Sixth Column — Robert A. Heinlein — (1949)

His mood infected those in contact with him and spread throughout the organization.

Something had to be done.

Ardmore was sufficiently honest with himself to recognize, if not to diagnose, his own weakness. He called Thomas into his office, and unburdened his soul. Concluding, he asked, “What do you think I should do about it, Jeff? Has the job got too big for me? Should I try to pick out somebody else to take over?”

Thomas shook his head slowly. “I don’t think you ought to do that,

Chief. Nobody could work any harder than you do — there are just twenty-four hours in a day. Besides, whoever relieved you would have the same problems without your intimate knowledge of the background and your imaginative grasp of what we are trying to accomplish.”

“Well, I’ve got to do something. We’re about to move into the second phase of this show, when we start in systematically trying to break the nerve of the PanAsians. When that reaches a crisis, we’ve got to have the congregation of every temple ready to act as a military unit. That means more work, not less. And I’m not ready to handle it! Good grief, man you’d think that somebody somewhere would have worked out a science of executive organization so that a big organization could be handled without driving the man at the top crazy! For the past two hundred years the damned scientists have kept hauling gadget after gadget out of their laboratories, gadgets that simply demand big organizations to use them

— but never a word about how to make those organizations run.” He struck a match savagely. “It’s not rational!”

“Wait a minute, Chief, wait a minute.” Thomas wrinkled his brow in an intense effort to remember. “Maybe there has been such work done — I seem to recall something I read once, something about Napoleon being the last of the generals.”

“Huh?”

“It’s pertinent. This chap’s idea was that Napoleon was the last of the great generals to exercise direct command, because the job got too big.

A few years later the Germans invented the principle of staff command, and, according to this guy, generals were through: as generals. He thought that Napoleon wouldn’t have stood a chance against an army headed by a general staff. Probably what you need is a staff:”

“For Pete’s sake, I’ve got a staff! A dozen secretaries and twice that many messengers and clerks — I fall over ’em.”

“I don’t think it was that kind of a staff he was talking about.

Napoleon must have had that kind of a staff.”

“Well, what did he mean?”

“I don’t know exactly, but apparently it was a standard notion in modern military organization.

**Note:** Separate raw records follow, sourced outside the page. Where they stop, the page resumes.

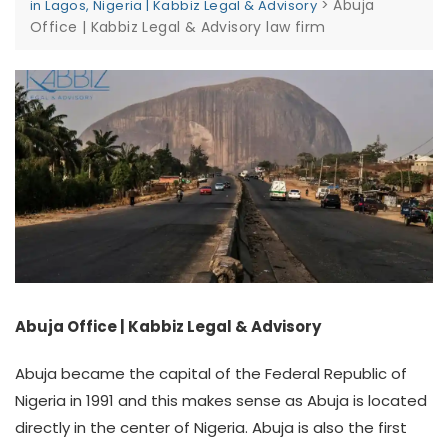
>
Abuja
in Lagos, Nigeria | Kabbiz Legal & Advisory
Office | Kabbiz Legal & Advisory law firm
Abuja Office | Kabbiz Legal & Advisory
Abuja became the capital of the Federal Republic of
Nigeria in 1991 and this makes sense as Abuja is located
directly in the center of Nigeria. Abuja is also the first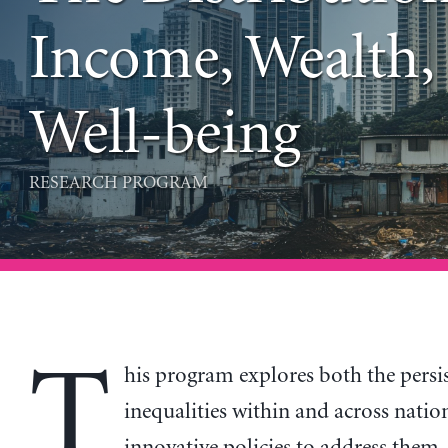
Income, Wealth,
Well-being
RESEARCH PROGRAM
T
his program explores both the persi
inequalities within and across natio
innovative policies to address them.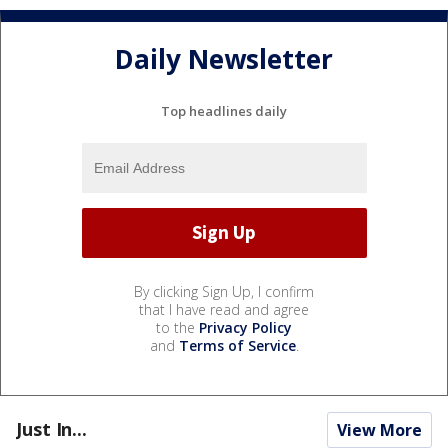
Daily Newsletter
Top headlines daily
By clicking Sign Up, I confirm
that I have read and agree
to the
Privacy Policy
and
Terms of Service
.
Just In...
View More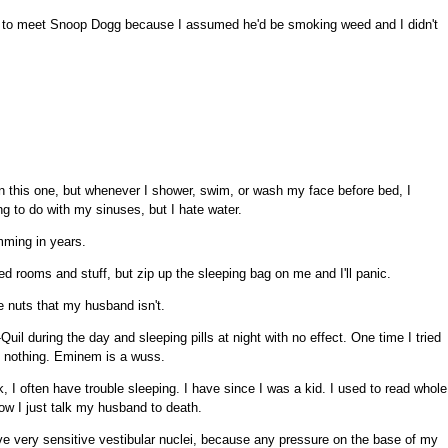
ity to meet Snoop Dogg because I assumed he'd be smoking weed and I didn't
on this one, but whenever I shower, swim, or wash my face before bed, I
ng to do with my sinuses, but I hate water.
mming in years.
ded rooms and stuff, but zip up the sleeping bag on me and I'll panic.
e nuts that my husband isn't.
-Quil during the day and sleeping pills at night with no effect. One time I tried
elt nothing. Eminem is a wuss.
, I often have trouble sleeping. I have since I was a kid. I used to read whole
ow I just talk my husband to death.
have very sensitive vestibular nuclei, because any pressure on the base of my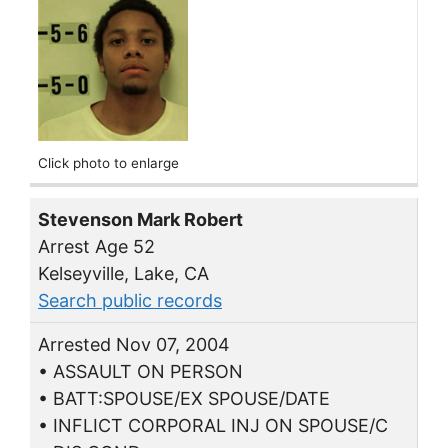
Click photo to enlarge
Stevenson Mark Robert
Arrest Age 52
Kelseyville, Lake, CA
Search public records
Arrested Nov 07, 2004
• ASSAULT ON PERSON
• BATT:SPOUSE/EX SPOUSE/DATE
• INFLICT CORPORAL INJ ON SPOUSE/C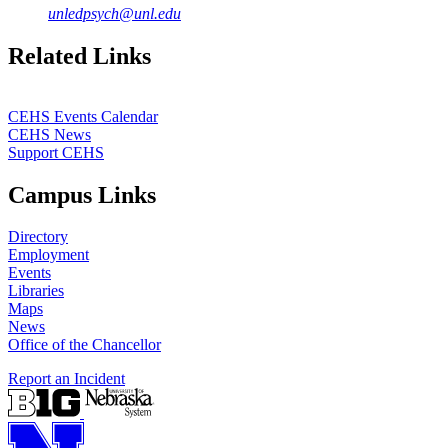
unledpsych@unl.edu
Related Links
CEHS Events Calendar
CEHS News
Support CEHS
Campus Links
Directory
Employment
Events
Libraries
Maps
News
Office of the Chancellor
Report an Incident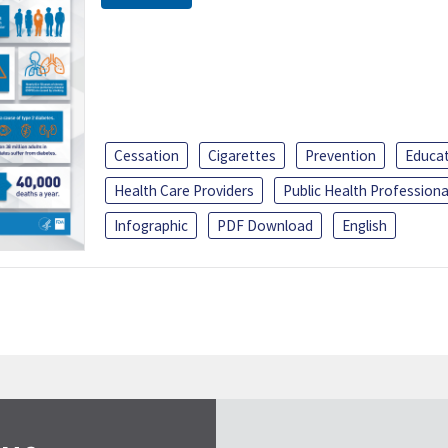
Cessation
Cigarettes
Prevention
Educa
Health Care Providers
Public Health Professiona
Infographic
PDF Download
English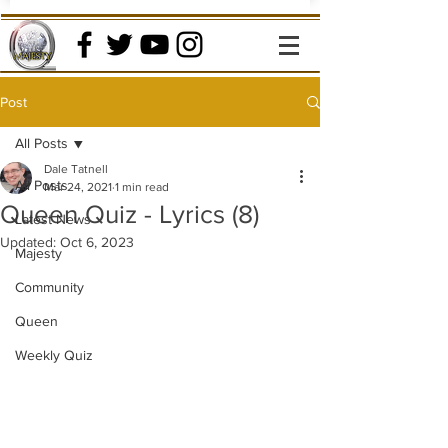
Post
All Posts
Dale Tatnell
All Posts
Mar 24, 2021
1 min read
Queen Quiz - Lyrics (8)
Latest News
Updated:
Oct 6, 2023
Majesty
Community
Queen
Weekly Quiz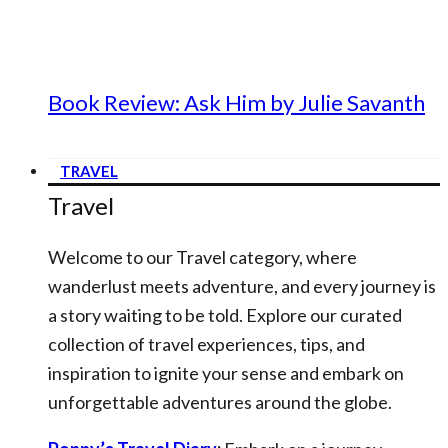
Book Review: Ask Him by Julie Savanth
TRAVEL
Travel
Welcome to our Travel category, where
wanderlust meets adventure, and every journey is
a story waiting to be told. Explore our curated
collection of travel experiences, tips, and
inspiration to ignite your sense and embark on
unforgettable adventures around the globe.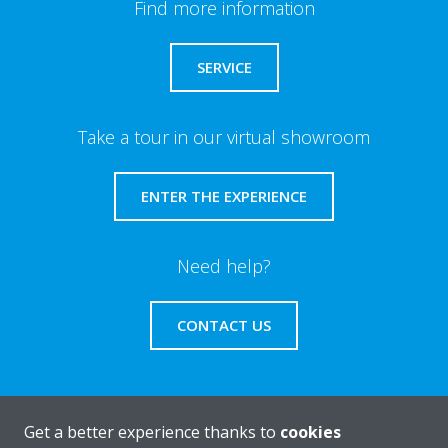
Find more information
SERVICE
Take a tour in our virtual showroom
ENTER THE EXPERIENCE
Need help?
CONTACT US
Get a better experience thanks to
cookies
About Daikin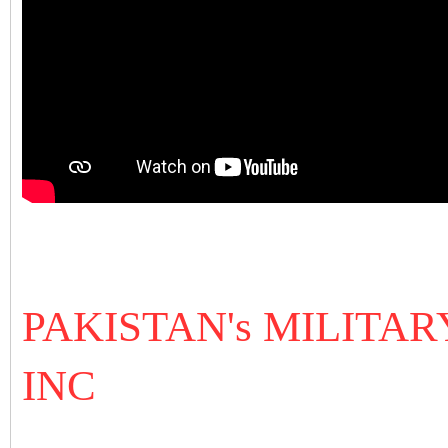
PAKISTAN's MILITA
INC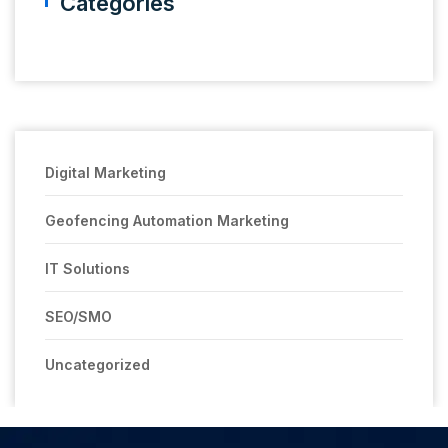
Categories
Digital Marketing
Geofencing Automation Marketing
IT Solutions
SEO/SMO
Uncategorized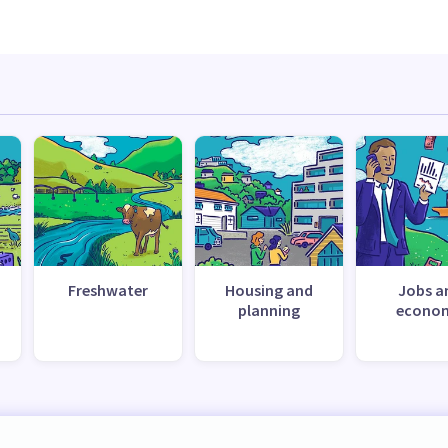
Freshwater
Housing and
Jobs a
planning
econo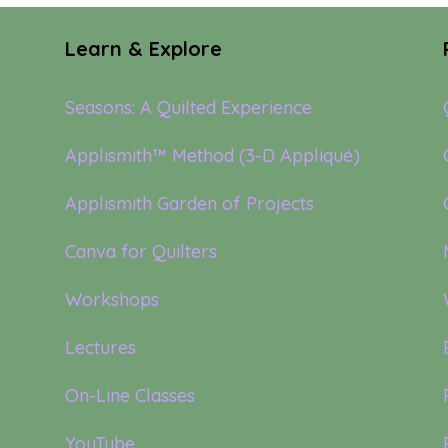
Learn & Explore
Seasons: A Quilted Experience
Applismith™ Method (3-D Appliqué)
Applismith Garden of Projects
Canva for Quilters
Workshops
Lectures
On-Line Classes
YouTube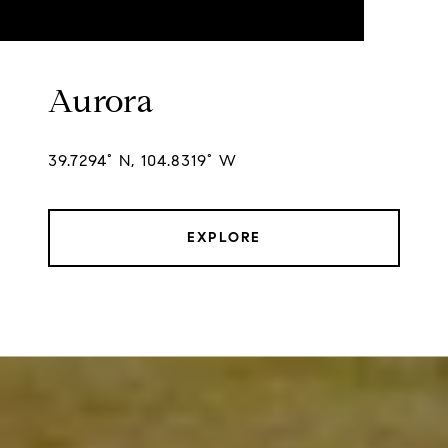
Aurora
39.7294° N, 104.8319° W
EXPLORE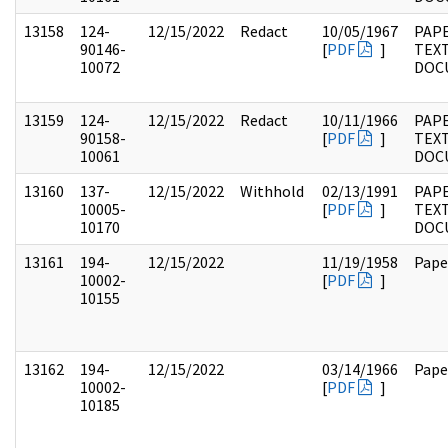
13158
124-
12/15/2022
Redact
10/05/1967
PAPE
90146-
[
PDF
]
TEX
10072
DOC
13159
124-
12/15/2022
Redact
10/11/1966
PAPE
90158-
[
PDF
]
TEX
10061
DOC
13160
137-
12/15/2022
Withhold
02/13/1991
PAPE
10005-
[
PDF
]
TEX
10170
DOC
13161
194-
12/15/2022
11/19/1958
Pape
10002-
[
PDF
]
10155
13162
194-
12/15/2022
03/14/1966
Pape
10002-
[
PDF
]
10185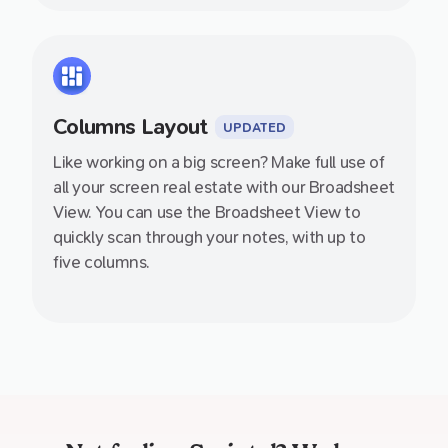
Columns Layout
UPDATED
Like working on a big screen? Make full use of
all your screen real estate with our Broadsheet
View. You can use the Broadsheet View to
quickly scan through your notes, with up to
five columns.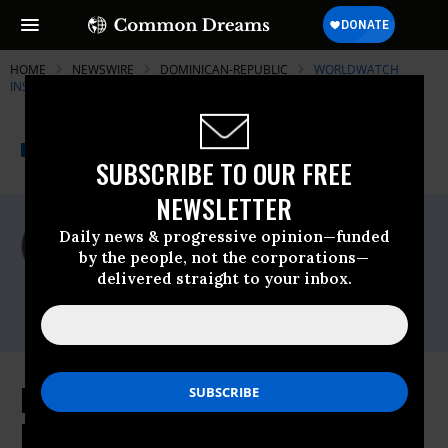
HOME
NEWSWIRE
DOMINICAN-REPUBLIC
WORLDWATCH
INSTITUTE
THE PROGRESSIVE
A project of
NEWSWIRE
Common Dreams
SUBSCRIBE TO OUR FREE
NEWSLETTER
For Immediate Release
Daily news & progressive opinion—funded
Thursday October, 30 2008, 03:22pm EDT
by the people, not the corporations—
delivered straight to your inbox.
Worldwatch Institute
Contact:
Beyond the Banks: Bail Out the
Environment, Create Jobs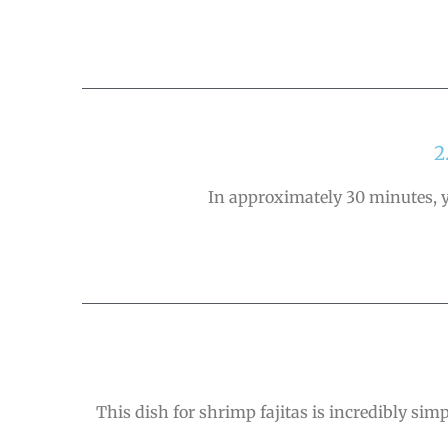
2
In approximately 30 minutes, yo
This dish for shrimp fajitas is incredibly sim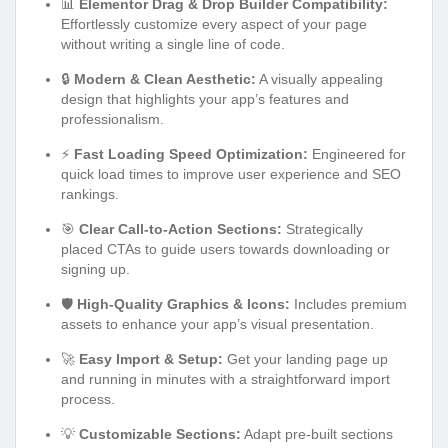
📊
Elementor Drag & Drop Builder Compatibility:
Effortlessly customize every aspect of your page
without writing a single line of code.
🔒
Modern & Clean Aesthetic:
A visually appealing
design that highlights your app’s features and
professionalism.
⚡
Fast Loading Speed Optimization:
Engineered for
quick load times to improve user experience and SEO
rankings.
🎯
Clear Call-to-Action Sections:
Strategically
placed CTAs to guide users towards downloading or
signing up.
🛡️
High-Quality Graphics & Icons:
Includes premium
assets to enhance your app’s visual presentation.
🚀
Easy Import & Setup:
Get your landing page up
and running in minutes with a straightforward import
process.
💡
Customizable Sections:
Adapt pre-built sections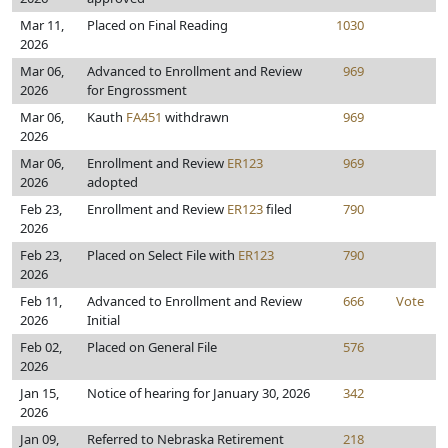
Mar 11,
Placed on Final Reading
1030
2026
Mar 06,
Advanced to Enrollment and Review
969
2026
for Engrossment
Mar 06,
Kauth
FA451
withdrawn
969
2026
Mar 06,
Enrollment and Review
ER123
969
2026
adopted
Feb 23,
Enrollment and Review
ER123
filed
790
2026
Feb 23,
Placed on Select File with
ER123
790
2026
Feb 11,
Advanced to Enrollment and Review
666
Vote
2026
Initial
Feb 02,
Placed on General File
576
2026
Jan 15,
Notice of hearing for January 30, 2026
342
2026
Jan 09,
Referred to Nebraska Retirement
218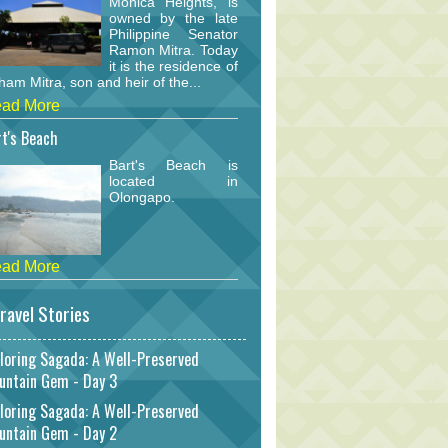
Monica Heights, is
owned by the late
Philippine Senator
Ramon Mitra. Today
it is the residence of
am Mitra, son and heir of the...
ad More
t's Beach
Bart's Beach is
located in
Olongapo.
ad More
ravel Stories
loring Sagada: A Well-Preserved
untain Gem - Day 3
loring Sagada: A Well-Preserved
untain Gem - Day 2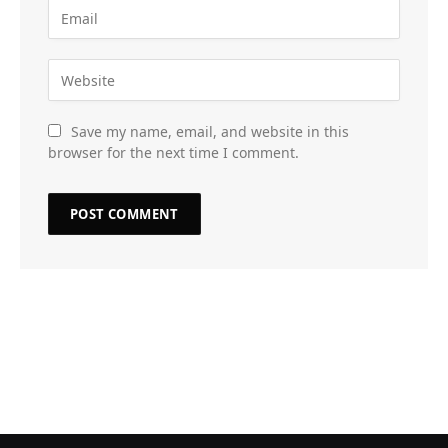
Save my name, email, and website in this
browser for the next time I comment.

You’re not a graduate of the War College?”

“You know damn well I’m not.” It was true. Thomas had guessed from very early in their association that Ardmore was a layman, improvising as he went along, and Ardmore knew that he knew; yet each had kept his mouth closed.

“Well, it seems to me that a graduate of the War College might be able to give us some hints about organization.”

“Fat chance. They either died in battle, or were liquidated after the collapse. If any escaped, they are lying very low and doing their best to conceal their identity — for which you can’t blame them.”

“No, you can’t. Well, forget it — I guess it wasn’t such a good idea after all.”

“Don’t be hasty. It was a good idea. Look — armies aren’t the only big organizations. Take the big corporations, like Standard Oil and U. S.

Steel and General Motors — they must have worked out the same principles.”

“Maybe. Some of them, anyhow — although some of them burn their executives out pretty young. Generals have to be killed with an ax, it seems to me.”

“Still, some of them must know something. Will you see if you can stir out a few?”

Fifteen minutes later a punched-card selector was rapidly rifling through the personnel files of every man and woman who had been reported on by the organization. It turned out that several men of business executive experience were actually then working in the Citadel in jobs of greater or lesser administrative importance. Those were called in, and dispatches were sent out summoning about a dozen more to “make a pilgrimage” to the Mother Temple.